Asia's share of the global art market rises
BY
David HoMar 27, 2024
The Art Basel and UBS Global Art Market Report 2024 indicates that Asia’s share of the global art market share is rising, despite a downturn in upmarket sales globally. David Ho looks at the numbers and breaks it down into words
Art week is officially here! Art Basel, Art Central, HKwalls exhibitions, and Phillips auctions are just some of the many events celebrating the arts in Hong Kong. The plethora of events, along with the number of attendees we’ve seen at them, indicate a healthy appetite for the arts here.
But appreciation hasn’t always translated to sales figures. The Art Basel and UBS Global Art Market Report 2024 indicates that the global art market experienced a year-on-year slowdown of 4% in 2023.
The report named factors such as “high interest rates, inflation, and political instability” as contributors to slowing growth at the top end of the market. However, the estimated sales of US$65 billion in 2023 was still proof of its resilience as it surpassed the pre-pandemic 2019 sales levels of US$64.4 billion.
On the bright side, there was a notable 4% increase in transaction volume, totalling US$39.4 million, for deals at lower price levels. The buoyant trade environment is good news for dealers and auction houses in the more affordable segments of the market.
“2023 saw a much-anticipated easing in sales in the art market after two years of strong growth after the pandemic. While high-end sales were thinner, activity held up at lower levels and the market continued its evolution along a dual path of offline and online sales,” says Dr Clare McAndrew, the founder of art market consultancy firm Arts Economics and author of the report.
“As in many other industries, rising costs were the key challenge for businesses in the art market in 2023, and profitability became a more closely monitored metric than sales.
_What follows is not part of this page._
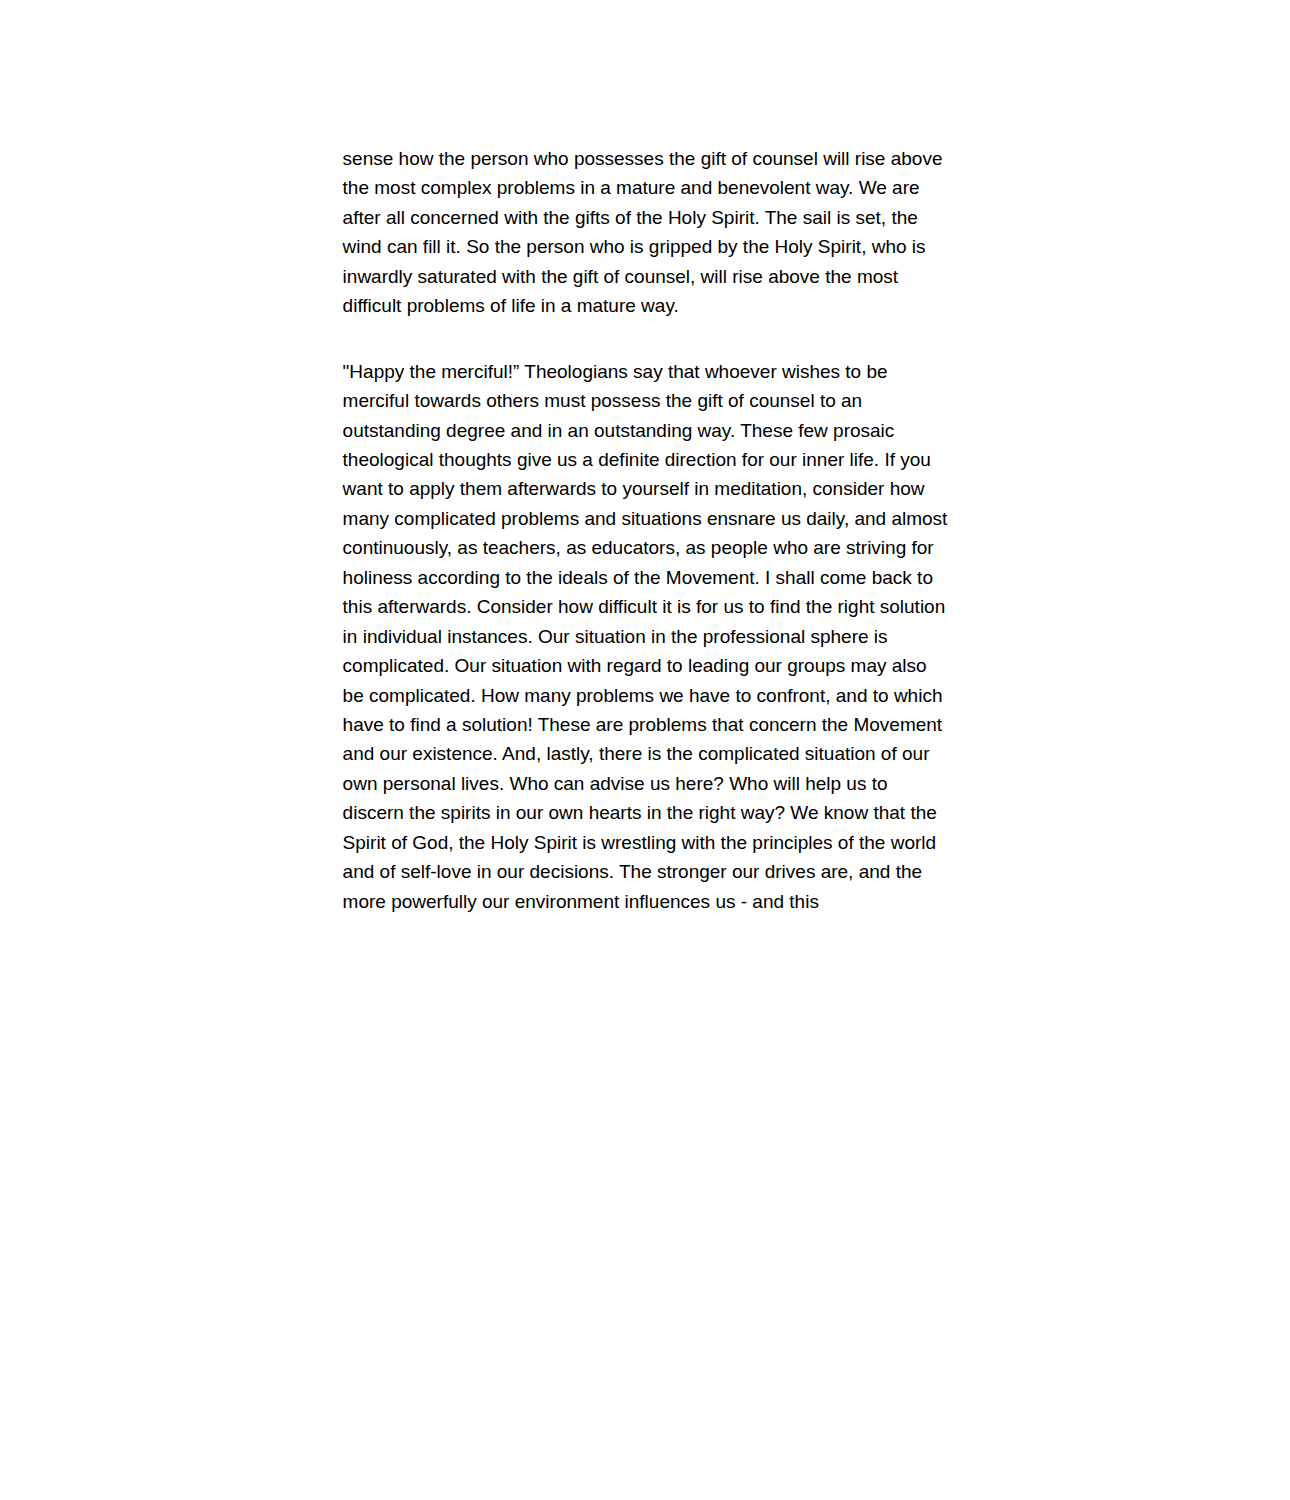sense how the person who possesses the gift of counsel will rise above the most complex problems in a mature and benevolent way. We are after all concerned with the gifts of the Holy Spirit. The sail is set, the wind can fill it. So the person who is gripped by the Holy Spirit, who is inwardly saturated with the gift of counsel, will rise above the most difficult problems of life in a mature way.
"Happy the merciful!” Theologians say that whoever wishes to be merciful towards others must possess the gift of counsel to an outstanding degree and in an outstanding way. These few prosaic theological thoughts give us a definite direction for our inner life. If you want to apply them afterwards to yourself in meditation, consider how many complicated problems and situations ensnare us daily, and almost continuously, as teachers, as educators, as people who are striving for holiness according to the ideals of the Movement. I shall come back to this afterwards. Consider how difficult it is for us to find the right solution in individual instances. Our situation in the professional sphere is complicated. Our situation with regard to leading our groups may also be complicated. How many problems we have to confront, and to which have to find a solution! These are problems that concern the Movement and our existence. And, lastly, there is the complicated situation of our own personal lives. Who can advise us here? Who will help us to discern the spirits in our own hearts in the right way? We know that the Spirit of God, the Holy Spirit is wrestling with the principles of the world and of self-love in our decisions. The stronger our drives are, and the more powerfully our environment influences us - and this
The focus for many in 2024 has shifted from rapid expansion at all costs to finding ways to achieve sustainable and profitable growth and stability as they continue to navigate an uncertain economic and political future.”
Naturally, the next question would be where are people buying art and which markets are growing. The Art Basel and UBS Global Art Market Report 2024 put the US in the leading position globally, as it made up 42% of worldwide sales value, even though it was down 3% year-on-year.
But Asia rose up in the rankings as the region’s biggest market, China, surpassed the UK as the second-largest global art market with its share rising to 19%, while the UK slipped to third place with a 17% share. France retained its position as the fourth-largest art market with 7% of global sales.
“In the wake of easing COVID-19 restrictions, China’s art market has increased by 9%. This follows a similar pattern to the response we saw in other markets around the world in 2022, which reported an initial post pandemic boom followed by reports of slower sales and the pace of increase moderating,” says Adrian Zuercher, the head of global asset allocation at UBS Global Wealth Management CIO.
“Like other regions, the luxury industry in Asia has also encountered a shift in spending on entertainment and experiences. This applies to the Asian art market too, where many art world fairs and events have resumed their full scale and visitors have returned with enthusiasm. From a wider economic perspective, growth in Asia is forecasted for 2024, driven by a shift in policy easing and a moderate expansion in regional exports.”
The extenuating factors all point to an optimistic forecast for the art market. Those in the market also seem to share the bright outlook for 2024, as 36% of dealers expected an uptick in sales, while 48% expected turnover to remain stable. Only 16% of dealers surveyed predicted a decline.
In spite of sluggish upmarket sales, dealers with turnovers exceeding US$10 million expressed the most optimism for 2024, with 50% expecting an increase in art fair sales.
Paul Donovan, chief economist at UBS Global Wealth Management, expects the art market to continue to prove its resilience. “Alongside the strength of financial markets, expected declines in interest rates, and weakening inflation, this offers hope for 2024. We are observing a shift in the luxury market away from goods purchases towards spending more on “having fun”- leisure travel, entertainment, and socializing,” he says.
“Art is so much more than possessing physical objects – and the events, experiences, and social networks associated with collecting should provide support for the sector.”